Is it really government spending that made the RBA hike?

Since the RBA hiked the Cash Rate by 25bps on Tuesday there has been a lot of commentary (much of it unfortunately heavily politically slanted!) about whether it’s the government’s fault that inflation has stayed higher for longer than the RBA would like.

The RBA Governor has been extremely careful in her remarks to the press and MPs that the driver behind the Bank’s decision was that “aggregate demand” has been running hotter than expected and that aggregate supply hasn’t been keeping up; in other words the economy is growing faster than its current ‘speed limit’. That conclusion in itself is rather concerning given that the most recent GDP data for the third quarter showed growth at only 2.1%. Governor Bullock, when pressed to point the finger at ‘excessive government spending’ acknowledged that public sector spending is of course part of aggregate demand and therefore cannot be removed from the conversation about demand more generally growing above supply. What she has most certainly not done is to “confirm(s) Labor spending fuelled higher inflation” as The Australian tried to suggest today in response to Governor Bullock merely restating her point about government spending contributing to aggregate demand. Here’s the actual quote that The Australian (and many opposition MPs) seem to think was some kind of ‘gotcha’…

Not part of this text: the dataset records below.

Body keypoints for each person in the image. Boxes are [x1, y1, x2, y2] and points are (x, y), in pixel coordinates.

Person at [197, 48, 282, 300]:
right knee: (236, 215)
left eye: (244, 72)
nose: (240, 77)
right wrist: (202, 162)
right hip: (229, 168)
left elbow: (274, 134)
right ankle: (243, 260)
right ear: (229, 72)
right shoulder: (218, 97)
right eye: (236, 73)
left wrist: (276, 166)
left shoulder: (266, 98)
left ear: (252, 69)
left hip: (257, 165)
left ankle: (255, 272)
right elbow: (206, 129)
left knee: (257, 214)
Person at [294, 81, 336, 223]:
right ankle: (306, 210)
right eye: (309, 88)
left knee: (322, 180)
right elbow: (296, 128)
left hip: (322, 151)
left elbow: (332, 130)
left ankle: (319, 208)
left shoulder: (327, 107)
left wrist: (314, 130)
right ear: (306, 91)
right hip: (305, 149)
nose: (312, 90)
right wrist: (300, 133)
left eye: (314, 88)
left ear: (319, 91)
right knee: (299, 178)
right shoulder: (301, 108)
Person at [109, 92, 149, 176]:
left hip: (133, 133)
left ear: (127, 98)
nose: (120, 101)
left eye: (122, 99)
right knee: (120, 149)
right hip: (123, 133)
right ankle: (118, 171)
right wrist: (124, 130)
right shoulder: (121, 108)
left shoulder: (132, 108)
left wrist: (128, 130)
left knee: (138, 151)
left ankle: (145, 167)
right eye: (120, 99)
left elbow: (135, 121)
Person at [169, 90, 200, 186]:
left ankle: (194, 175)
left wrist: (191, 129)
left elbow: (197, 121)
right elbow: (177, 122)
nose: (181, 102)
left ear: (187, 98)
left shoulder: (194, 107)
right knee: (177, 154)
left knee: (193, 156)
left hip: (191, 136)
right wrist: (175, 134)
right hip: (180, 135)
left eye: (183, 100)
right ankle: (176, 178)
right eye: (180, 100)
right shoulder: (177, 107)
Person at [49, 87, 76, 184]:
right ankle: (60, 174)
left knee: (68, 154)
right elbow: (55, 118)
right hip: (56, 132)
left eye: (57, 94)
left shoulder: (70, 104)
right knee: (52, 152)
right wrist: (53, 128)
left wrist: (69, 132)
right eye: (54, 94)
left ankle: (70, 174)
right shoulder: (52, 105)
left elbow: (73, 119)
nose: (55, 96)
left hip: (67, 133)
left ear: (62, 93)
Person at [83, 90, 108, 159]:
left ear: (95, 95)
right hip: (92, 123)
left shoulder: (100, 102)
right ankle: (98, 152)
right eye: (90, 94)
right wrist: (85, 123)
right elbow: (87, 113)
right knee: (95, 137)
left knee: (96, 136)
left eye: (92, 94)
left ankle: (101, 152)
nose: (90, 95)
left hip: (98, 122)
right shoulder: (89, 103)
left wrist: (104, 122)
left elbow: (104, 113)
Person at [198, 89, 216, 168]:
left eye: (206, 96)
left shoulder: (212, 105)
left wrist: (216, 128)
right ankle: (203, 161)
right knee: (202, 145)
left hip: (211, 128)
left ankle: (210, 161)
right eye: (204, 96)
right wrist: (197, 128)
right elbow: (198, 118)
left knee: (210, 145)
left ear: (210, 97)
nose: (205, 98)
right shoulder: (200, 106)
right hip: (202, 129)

“Government spending is part of total spending and total aggregate demand in the economy, so it, along with private spending, contributes to aggregate demand. And so to the extent that aggregate demand is above aggregate supply, which we think it is, that’s contributing to inflation,”

To try and put some of this discussion in context we thought it might be helpful to spell out what makes up GDP and how fast each component is currently growing. Is there evidence that the excessive growth is coming primarily from the public sector?

Spoiler alert…No, there isn’t.

Components of GDP Q3 2025 s.a.
Component % of GDP y/y change%
Expenditure
Federal Govt 11% +4.8%
State & Local 12% +0.6%
Total Public 23% +2.6%
Household 51% +2.5%
Total Exp 74% +2.5%
Investment
Private CAPEX 19% +4.7%
Public CAPEX 6% -3.1%
Total CAPEX 25% +2.8%
Totals Private 70% +3.1%
Public 29% +1.4%
Net Exports 1% -5.6%
GDP 100% +2.1%

What we see from the table above is that;

  • Household expenditure is by far the largest component of aggregate demand dwarfing federal government spending by almost 5:1
  • Even the somewhat faster Federal expenditure growth (+4.8%) would have had only a limited impact on the pace of aggregate demand. For example, had Federal spending growth almost halved to be at the same pace as Household consumption (+2.5%) then GDP growth would have been 1.8%. The same result would come from Household consumption slowing only slightly to 2.0%.
  • When we consider Federal, State and Local expenditure together growth (+2.6%) is almost identical to private expenditure growth (+2.5%); and is still significantly less than one-half the size.
  • If we consider the Public sector more generally (and include both consumption and Capital Expenditure) then the story becomes even more stark. The Public Sector components of GDP grew at just 1.4% for the year while the Private Sector were +3.1%.